Unplanned Family Finds a Way to Make Things Work

Unplanned family finds a way to make things work; Mother of seven chronicles their life together in conjunction with adoption month

New Brunswick Telegraph-Journal
Page: B6 Section: News Byline: By Erin Dwyer For the Telegraph-Journal Source:


Donna Gillis Spalding always dreamt of adopting a child - a dream that grew from her volunteer work in a Cape Breton orphanage when she was 16.
But she never imagined she and husband, Howard, would adopt seven children - all from different racial backgrounds.
"This was a totally unplanned family," she said.
Today, Spalding is launching her book, Roots, Wings & Other Things: A mother's true stories of transracial adoptions, in conjunction with National Adoption Month.
The book, published by Ontario's Rain Publishing, is coming out at a time when adoption officials in the province are once again encouraging people to consider adopting older children. It's also coming out at a time when Madonna's adoption of a Malawi boy made headline news and stirred debate about the ethics and merits of transracial adoptions.
In her book, Spalding offers an internal glimpse into an interracial family, and one of the first in Canada. Transracial adoption was not permitted in Canada until the 1970s. With little Canadian research on the success of transracial adoptions, according to the publisher, this book begins to fill the gap by providing anecdotal evidence that they do work.
Spalding said she wanted to demonstrate that a family does not have to be white, middle class with two children to be normal. She wanted to tell others that family is more important than race of culture.
"The controversy over transracial adoption usually focuses on the importance of children being raised among people of their own race," she writes. "Although we recognize the value in that point of view, we believe that having a family, regardless of one's race or traditions, is more important that not having one.
"Transracial adoption is not exploitation; it's just practical," she adds.
But Spalding has a second message. At a time when international adoptions are popular, Spalding said, there are many older children here in the province waiting for a good and loving home.
According to recent statistics from the province, more than 600 children - most of them between the ages of three and 12 - are in care needing permanent homes.
"In terms of bonding, it is just as easy to bond with an older child as a younger child," she said. "But with an older child, we had to back off being the parent. We had to let the children talk, and let them tell them this is a good place, and then let them wait until they were ready."
Having never forgot the orphans she worked with as a teenager, she decided early on she would adopt when she was married. She even made it one of her criteria for finding a husband - something Howard Spalding agreed to before their wedding in 1964.
A year after their biological son, Jade, was born, they proceeded with their first adoption - a three-month-old boy African-Canadian boy named Jason. For several years, they raised their two boys while attending classes at the University of New Brunswick in Fredericton, where both were pursuing their undergraduate degrees.
On the day of their graduation, instead of attending the ceremony, they drove to Cape Breton where they adopted Aleta, a two-year-old girl of First Nations descent. In the same foster home, they laid eyes on a white, African- Canadian girl. At the time, Megan was not available for adoption, but a year later the four-year-old was adopted into the Spalding home.
When Howard began practising law in Saint John, one of his first cases involved the adoption of two siblings of Chinese-Canadian descent. The adoption fell through and soon Jessica, 5, and Scott, 8, joined the growing Hampton family.
When Jade was 13, he brought home a 13-year-old boy named Angus.
"You've been bringing kids home all my life, now it's my turn," Spalding recalled her son saying.
Angus, of Acadian descent, lived with the family for two years before deciding he wanted to be adopted, becoming the seventh child in the family.
Nadine, who was of Canadian-Jamaican descent, joined the family as a 20-year- old, old enough not to have to go through the formal adoption process.
Growing up, the children did experience racism, Spalding said. But because so many of them came from different cultural backgrounds, they could rely on each other.
"The fact there were so many of them in the same situation, it really wasn't that big a problem. They could relate to each other and they formed a pretty strong unit. They could defend one another pretty readily, and did."

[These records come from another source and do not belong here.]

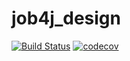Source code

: # job4j_design

[![Build Status](https://travis-ci.org/rvk12/job4j_design.svg?branch=master)](https://travis-ci.org/rvk12/job4j_design)
[![codecov](https://codecov.io/gh/rvk12/job4j_design/branch/master/graph/badge.svg?token=UEKEL697KW)](https://codecov.io/gh/rvk12/job4j_design)
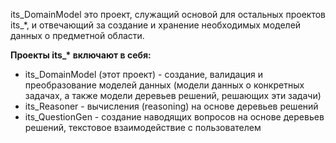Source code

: its_DomainModel это проект, служащий основой для остальных проектов its_\*, и отвечающий за создание и хранение необходимых моделей данных о предметной области.

**Проекты its_\* включают в себя:**
- its_DomainModel (этот проект) - создание, валидация и преобразование моделей данных (модели данных о конкретных задачах, а также модели деревьев решений, решающих эти задачи)
- its_Reasoner - вычисления (reasoning) на основе деревьев решений
- its_QuestionGen - создание наводящих вопросов на основе деревьев решений, текстовое взаимодействие с пользователем

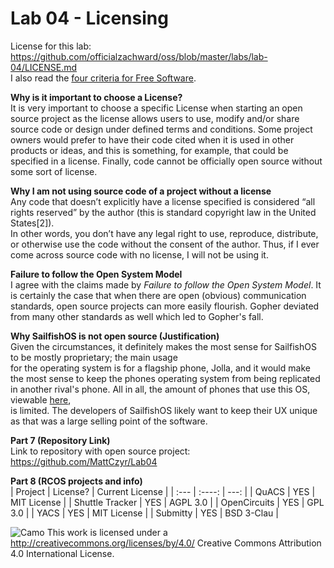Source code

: # Lab 04 - Licensing

License for this lab: https://github.com/officialzachward/oss/blob/master/labs/lab-04/LICENSE.md  
I also read the [four criteria for Free Software](http://www.gnu.org/philosophy/free-sw.html).

**Why is it important to choose a License?**  
It is very important to choose a specific License when starting an open source project as the license
allows users to use, modify and/or share source code or design under defined terms and conditions. Some project
owners would prefer to have their code cited when it is used in other products or ideas, and this is something,
for example, that could be specified in a license. Finally, code cannot be officially open source without
some sort of license.  

**Why I am not using source code of a project without a license**  
Any code that doesn’t explicitly have a license specified is considered “all rights reserved” by the author (this is standard copyright law in the United States[2]).  
In other words, you don’t have any legal right to use, reproduce, distribute, or otherwise use the code without the consent of the author. Thus, if I ever come across
source code with no license, I will not be using it.  

**Failure to follow the Open System Model**  
I agree with the claims made by *Failure to follow the Open System Model*. It is certainly the case that when there are open (obvious)
communication standards, open source projects can more easily flourish. Gopher deviated from many other standards as well which
led to Gopher's fall.

**Why SailfishOS is not open source (Justification)**  
Given the circumstances, it definitely makes the most sense for SailfishOS to be mostly proprietary; the main usage  
for the operating system is for a flagship phone, Jolla, and it would make the most sense to keep the phones operating
system from being replicated in another rival's phone. All in all, the amount of phones that use this OS, viewable [here](https://jolla-devices.com/sailfish_devices/),  
is limited. The developers of SailfishOS likely want to keep their UX unique as that was a large selling point of the software.


**Part 7 (Repository Link)**  
Link to repository with open source project: https://github.com/MattCzyr/Lab04

**Part 8 (RCOS projects and info)**  
| Project         | License?    | Current License  |
| :---            |    :----:   |             ---: |
| QuACS           | YES         | MIT License      |
| Shuttle Tracker | YES         | AGPL 3.0         |
| OpenCircuits    | YES         | GPL 3.0          |
| YACS            | YES         | MIT License      |
| Submitty        | YES         | BSD 3-Clau       |









![Camo](https://camo.githubusercontent.com/72af7c8e70a45c471163e803748d0338b3b2b52f6b040804e549e4163de72a58/68747470733a2f2f692e6372656174697665636f6d6d6f6e732e6f72672f6c2f62792f342e302f38387833312e706e67) This work is licensed under a http://creativecommons.org/licenses/by/4.0/ Creative Commons Attribution 4.0 International License.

While most parents don't know what problems their children will encounter in life, Spalding said, she and her husband had the advantage of being able to identify some. They knew the children - some of whom had experienced physical and mental abuse before being adopted - might encounter racism, have difficulty in developing a sense of identity and difficulty accepting the concept of family.
"We knew we had to make them into really strong individuals. So we didn't sweat the little things."

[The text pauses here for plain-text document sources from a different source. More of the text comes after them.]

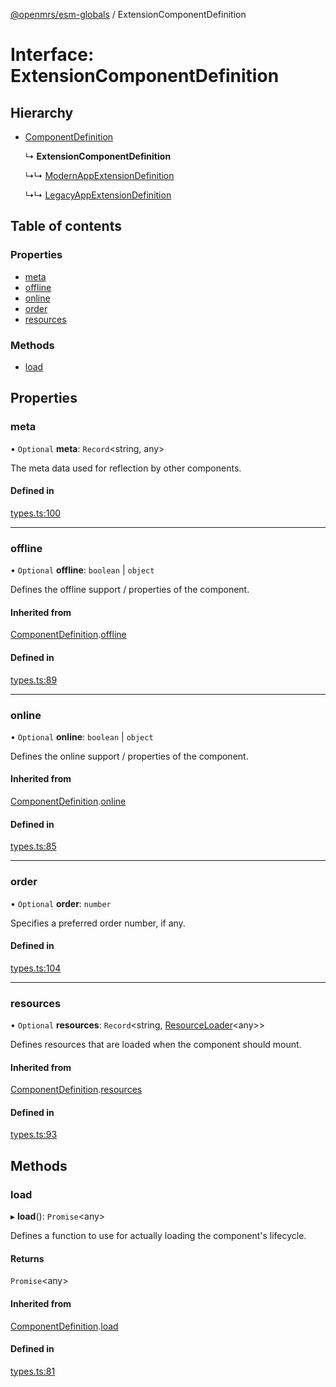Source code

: [@openmrs/esm-globals](../API.md) / ExtensionComponentDefinition

# Interface: ExtensionComponentDefinition

## Hierarchy

- [ComponentDefinition](componentdefinition.md)

  ↳ **ExtensionComponentDefinition**

  ↳↳ [ModernAppExtensionDefinition](modernappextensiondefinition.md)

  ↳↳ [LegacyAppExtensionDefinition](legacyappextensiondefinition.md)

## Table of contents

### Properties

- [meta](extensioncomponentdefinition.md#meta)
- [offline](extensioncomponentdefinition.md#offline)
- [online](extensioncomponentdefinition.md#online)
- [order](extensioncomponentdefinition.md#order)
- [resources](extensioncomponentdefinition.md#resources)

### Methods

- [load](extensioncomponentdefinition.md#load)

## Properties

### meta

• `Optional` **meta**: `Record`<string, any\>

The meta data used for reflection by other components.

#### Defined in

[types.ts:100](https://github.com/openmrs/openmrs-esm-core/blob/master/packages/framework/esm-globals/src/types.ts#L100)

___

### offline

• `Optional` **offline**: `boolean` \| `object`

Defines the offline support / properties of the component.

#### Inherited from

[ComponentDefinition](componentdefinition.md).[offline](componentdefinition.md#offline)

#### Defined in

[types.ts:89](https://github.com/openmrs/openmrs-esm-core/blob/master/packages/framework/esm-globals/src/types.ts#L89)

___

### online

• `Optional` **online**: `boolean` \| `object`

Defines the online support / properties of the component.

#### Inherited from

[ComponentDefinition](componentdefinition.md).[online](componentdefinition.md#online)

#### Defined in

[types.ts:85](https://github.com/openmrs/openmrs-esm-core/blob/master/packages/framework/esm-globals/src/types.ts#L85)

___

### order

• `Optional` **order**: `number`

Specifies a preferred order number, if any.

#### Defined in

[types.ts:104](https://github.com/openmrs/openmrs-esm-core/blob/master/packages/framework/esm-globals/src/types.ts#L104)

___

### resources

• `Optional` **resources**: `Record`<string, [ResourceLoader](resourceloader.md)<any\>\>

Defines resources that are loaded when the component should mount.

#### Inherited from

[ComponentDefinition](componentdefinition.md).[resources](componentdefinition.md#resources)

#### Defined in

[types.ts:93](https://github.com/openmrs/openmrs-esm-core/blob/master/packages/framework/esm-globals/src/types.ts#L93)

## Methods

### load

▸ **load**(): `Promise`<any\>

Defines a function to use for actually loading the component's lifecycle.

#### Returns

`Promise`<any\>

#### Inherited from

[ComponentDefinition](componentdefinition.md).[load](componentdefinition.md#load)

#### Defined in

[types.ts:81](https://github.com/openmrs/openmrs-esm-core/blob/master/packages/framework/esm-globals/src/types.ts#L81)

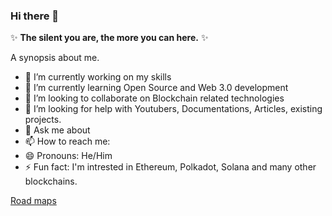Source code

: ### Hi there 👋


 ✨ **The silent you are, the more you can here.** ✨

A synopsis about me.

- 🔭 I’m currently working on my skills
- 🌱 I’m currently learning Open Source and Web 3.0 development
- 👯 I’m looking to collaborate on Blockchain related technologies
- 🤔 I’m looking for help with Youtubers, Documentations, Articles, existing projects.
- 💬 Ask me about 
- 📫 How to reach me: 
- 😄 Pronouns: He/Him
- ⚡ Fun fact: I'm intrested in Ethereum, Polkadot, Solana and many other blockchains.

<a href="https://www.roadmap.sh">Road maps</a>
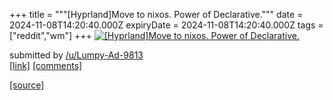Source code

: +++
title = """[Hyprland]Move to nixos. Power of Declarative."""
date = 2024-11-08T14:20:40.000Z
expiryDate = 2024-11-08T14:20:40.000Z
tags = ["reddit","wm"]
+++
[![[Hyprland]Move to nixos. Power of Declarative.](https://b.thumbs.redditmedia.com/sdrTiEKY1cM8nLDSsvNGLY-1A5CfCDiiZKwJC05ubOM.jpg "[Hyprland]Move to nixos. Power of Declarative.")](https://www.reddit.com/r/unixporn/comments/1gmjlwo/hyprlandmove_to_nixos_power_of_declarative/)

submitted by [/u/Lumpy-Ad-9813](https://www.reddit.com/user/Lumpy-Ad-9813)  
[\[link\]](https://www.reddit.com/gallery/1gmjlwo) [\[comments\]](https://www.reddit.com/r/unixporn/comments/1gmjlwo/hyprlandmove_to_nixos_power_of_declarative/)

[[source]](https://www.reddit.com/r/unixporn/comments/1gmjlwo/hyprlandmove_to_nixos_power_of_declarative/)
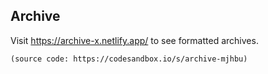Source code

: ## Archive

Visit https://archive-x.netlify.app/ to see formatted archives. 

`(source code: https://codesandbox.io/s/archive-mjhbu)`
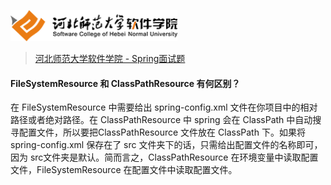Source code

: <a name="logo"></a>
<img src="../../images/logo.png" height="50" /> 

> [河北师范大学软件学院 - Spring面试题](../readme.md#logo)

#### FileSystemResource 和 ClassPathResource 有何区别？

在 FileSystemResource 中需要给出 spring-config.xml 文件在你项目中的相对路径或者绝对路径。在 ClassPathResource 中 spring 会在 ClassPath 中自动搜寻配置文件，所以要把ClassPathResource 文件放在 ClassPath 下。如果将 spring-config.xml 保存在了 src 文件夹下的话，只需给出配置文件的名称即可，因为 src文件夹是默认。简而言之，ClassPathResource 在环境变量中读取配置文件，FileSystemResource 在配置文件中读取配置文件。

While they didn't drag them to cultural centres, Spalding said, she and her husband encouraged their children to investigate their ethnic backgrounds just as she encouraged them to look up their biological family.
"In the end, it is family, not race, which matters," she said.
All of the children attended university and became professionals. During a week this past summer, three of them were married on the family homestead in Hampton, planning their weddings so they would coincide. At one wedding, there was a sweet grass ceremony and native drumming. At another wedding, the couple jumped the broom - an African-American marriage rite.
"Our children have grown beyond our beliefs and values, having to a large extent developed unique values and beliefs of their own," Spalding writes in her book. "But in the end, what we will always share is that common root system that wound its way through the years, nourishing each of us as we grew individually, and as part of a larger family."